#### STATED GOAL:
In the text titled "The Destruction of the Sodomites," who repeated the legend in a theological thesis as late as 1860?

#### TEXT BLOCK:

++++

Thursday, July 20, 2006

The Destruction of the Sodomites


"'The day of the birth of Our Lord Jesus Christ was prefigured according to Saint Augustine and Saint Jerome by the fire of of Sodom, since all the sodomites in the world were annihilated on that night. The same Saint Jerome comments on Isaiah (VIII-X): "The light was so potent that it destroyed all those who engaged in that vice. It was the work of Christ. It carried out the extirpation of this filth from the face of the earth."' There is a mystery here. Modern research has found no source for the legend in the works of Jerome or Augustine, despite the specificity of the references, and has failed to trace it back beyond the early thirteenth century. But this fantastic and ugly fable, which turned the prince of peace and good will into a mass murderer, gained a powerful hold on the Iberian imagination. It was repeated in a theological thesis by a Cuban archbishop as late as 1860."
-Homosexuality and Civilization, by Louis Crompton, quoting from a 15th-century guide for inquisitors in Spain.


Fables and myth have the interesting advantage of embodying contradictions in symbolic form which, if they were stated rationally, in a form susceptible to logic, would be exposed as specious instead of appreciated as powerful images expressing ambivalences and conflicts. In the rhetoric of religion and politics, homosexuality is on the one hand completely unnatural and on the other so seductive that even the most confirmed heterosexuals have to be protected from it. The association of homosexuality with apocalyptic destruction is especially fascinating. Nobody knows exactly what fate it is that has to defended against by outlawing gay marriage, adoption by gay couples, a visible gay presence in the military--it seems incredibly bizarre that this hysterical movement has just given up entirely on preventing sodomy itself, which is all that really matters, just as they gave up earlier on preventing masturbation and birth control. The arguments are so confused I've never felt I could accept any analysis of them I've ever come across; I feel convinced that public defenses against homosexuality have to be rooted pretty deep in the unconscious, but theorists of "homophobia" usually seem to me to be conjuring up their own nightmare visions of the enemy--that is, homophobia and homophobiaphobia seem to come to the same thing (as do pedophilia and pedophiliaphobia). The most obvious relation between the dreaded sin of homosexuality (as in previous eras of witchcraft and various heresies) and the End of the World is simply that apocalyptic destruction stands in, in the unconscious mind, for "I don't know what": "If men get to fuck other men, then I don't know what." The thing is, that "I don't know what" has to be taken very literally: Why does one sin or another place the believer in the position, not just of expressing hatred or contempt, but of so entirely giving up any attempt at reasoning that they have to fall into the default position of "I don't know what," therefore: the future is blank or ceases to exist.

++++

#### LISTED RECORDS:

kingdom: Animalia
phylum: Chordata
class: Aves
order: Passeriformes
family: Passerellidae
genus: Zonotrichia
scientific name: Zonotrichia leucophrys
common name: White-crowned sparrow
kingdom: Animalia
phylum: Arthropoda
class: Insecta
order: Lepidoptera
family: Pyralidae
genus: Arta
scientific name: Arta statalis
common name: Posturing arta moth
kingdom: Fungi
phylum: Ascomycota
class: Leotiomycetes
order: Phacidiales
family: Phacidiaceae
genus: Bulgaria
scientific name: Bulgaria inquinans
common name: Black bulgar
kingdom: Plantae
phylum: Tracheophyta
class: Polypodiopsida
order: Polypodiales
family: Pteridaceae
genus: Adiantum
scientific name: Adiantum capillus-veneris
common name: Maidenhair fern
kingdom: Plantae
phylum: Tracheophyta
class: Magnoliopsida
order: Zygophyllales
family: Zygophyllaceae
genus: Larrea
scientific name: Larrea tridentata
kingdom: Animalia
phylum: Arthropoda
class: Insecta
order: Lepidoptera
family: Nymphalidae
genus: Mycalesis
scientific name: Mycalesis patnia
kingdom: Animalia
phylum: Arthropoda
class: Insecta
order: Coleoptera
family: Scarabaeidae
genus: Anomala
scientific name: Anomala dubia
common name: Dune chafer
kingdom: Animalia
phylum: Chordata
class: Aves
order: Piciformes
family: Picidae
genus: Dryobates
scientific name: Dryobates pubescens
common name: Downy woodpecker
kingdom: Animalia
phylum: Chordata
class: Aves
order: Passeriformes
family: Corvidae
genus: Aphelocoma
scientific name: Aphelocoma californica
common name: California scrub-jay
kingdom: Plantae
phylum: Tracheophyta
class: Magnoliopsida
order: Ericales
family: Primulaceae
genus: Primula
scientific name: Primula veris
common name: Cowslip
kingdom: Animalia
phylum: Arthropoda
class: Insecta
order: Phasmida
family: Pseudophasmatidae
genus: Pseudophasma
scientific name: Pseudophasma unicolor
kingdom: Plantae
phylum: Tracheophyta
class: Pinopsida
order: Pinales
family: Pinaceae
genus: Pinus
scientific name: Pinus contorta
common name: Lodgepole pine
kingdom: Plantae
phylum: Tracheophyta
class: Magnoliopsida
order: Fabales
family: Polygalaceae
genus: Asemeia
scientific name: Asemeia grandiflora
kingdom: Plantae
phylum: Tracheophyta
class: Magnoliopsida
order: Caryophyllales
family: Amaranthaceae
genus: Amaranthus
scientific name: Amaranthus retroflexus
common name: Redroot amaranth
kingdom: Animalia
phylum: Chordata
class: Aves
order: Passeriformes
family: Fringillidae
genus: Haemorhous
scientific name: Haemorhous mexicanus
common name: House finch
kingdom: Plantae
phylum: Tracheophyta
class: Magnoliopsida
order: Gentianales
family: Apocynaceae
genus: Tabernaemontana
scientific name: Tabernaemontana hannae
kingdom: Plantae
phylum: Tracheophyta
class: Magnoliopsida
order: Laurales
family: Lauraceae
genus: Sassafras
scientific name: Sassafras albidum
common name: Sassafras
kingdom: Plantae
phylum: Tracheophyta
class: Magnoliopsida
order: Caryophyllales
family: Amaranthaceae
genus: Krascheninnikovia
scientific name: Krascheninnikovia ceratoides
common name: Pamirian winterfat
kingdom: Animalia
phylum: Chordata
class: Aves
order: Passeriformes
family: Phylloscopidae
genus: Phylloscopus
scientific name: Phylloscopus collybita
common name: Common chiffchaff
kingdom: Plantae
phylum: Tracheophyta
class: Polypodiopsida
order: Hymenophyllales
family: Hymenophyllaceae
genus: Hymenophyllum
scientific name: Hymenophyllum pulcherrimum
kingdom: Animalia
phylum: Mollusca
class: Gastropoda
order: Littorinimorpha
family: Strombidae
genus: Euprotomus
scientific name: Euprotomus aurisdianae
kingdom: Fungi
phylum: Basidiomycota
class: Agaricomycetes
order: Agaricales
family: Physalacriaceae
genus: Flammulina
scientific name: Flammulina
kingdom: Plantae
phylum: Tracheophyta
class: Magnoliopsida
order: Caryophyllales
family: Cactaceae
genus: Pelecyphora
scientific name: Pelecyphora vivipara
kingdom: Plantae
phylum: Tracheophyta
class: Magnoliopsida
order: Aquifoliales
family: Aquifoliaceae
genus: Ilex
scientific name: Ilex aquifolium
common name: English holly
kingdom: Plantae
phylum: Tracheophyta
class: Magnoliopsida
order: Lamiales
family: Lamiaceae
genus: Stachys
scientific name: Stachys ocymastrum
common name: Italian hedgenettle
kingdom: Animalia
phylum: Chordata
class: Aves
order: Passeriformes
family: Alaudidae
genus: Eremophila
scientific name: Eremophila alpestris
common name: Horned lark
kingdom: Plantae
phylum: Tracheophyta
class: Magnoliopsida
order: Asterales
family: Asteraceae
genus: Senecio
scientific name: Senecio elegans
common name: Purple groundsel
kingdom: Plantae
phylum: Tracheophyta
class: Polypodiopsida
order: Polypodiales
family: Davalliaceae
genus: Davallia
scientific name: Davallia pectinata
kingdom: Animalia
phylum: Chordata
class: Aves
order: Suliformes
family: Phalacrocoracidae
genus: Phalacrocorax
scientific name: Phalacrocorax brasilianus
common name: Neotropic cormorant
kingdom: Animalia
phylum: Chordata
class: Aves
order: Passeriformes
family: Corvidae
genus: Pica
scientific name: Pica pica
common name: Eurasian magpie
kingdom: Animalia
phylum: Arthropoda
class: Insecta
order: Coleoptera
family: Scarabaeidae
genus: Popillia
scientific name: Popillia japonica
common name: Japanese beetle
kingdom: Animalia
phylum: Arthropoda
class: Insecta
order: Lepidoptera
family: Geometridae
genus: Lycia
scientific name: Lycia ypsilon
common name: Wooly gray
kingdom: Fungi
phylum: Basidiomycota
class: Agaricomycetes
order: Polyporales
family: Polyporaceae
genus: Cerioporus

++++

#### ANSWER TO THIS TASK:
A Cuban archbishop.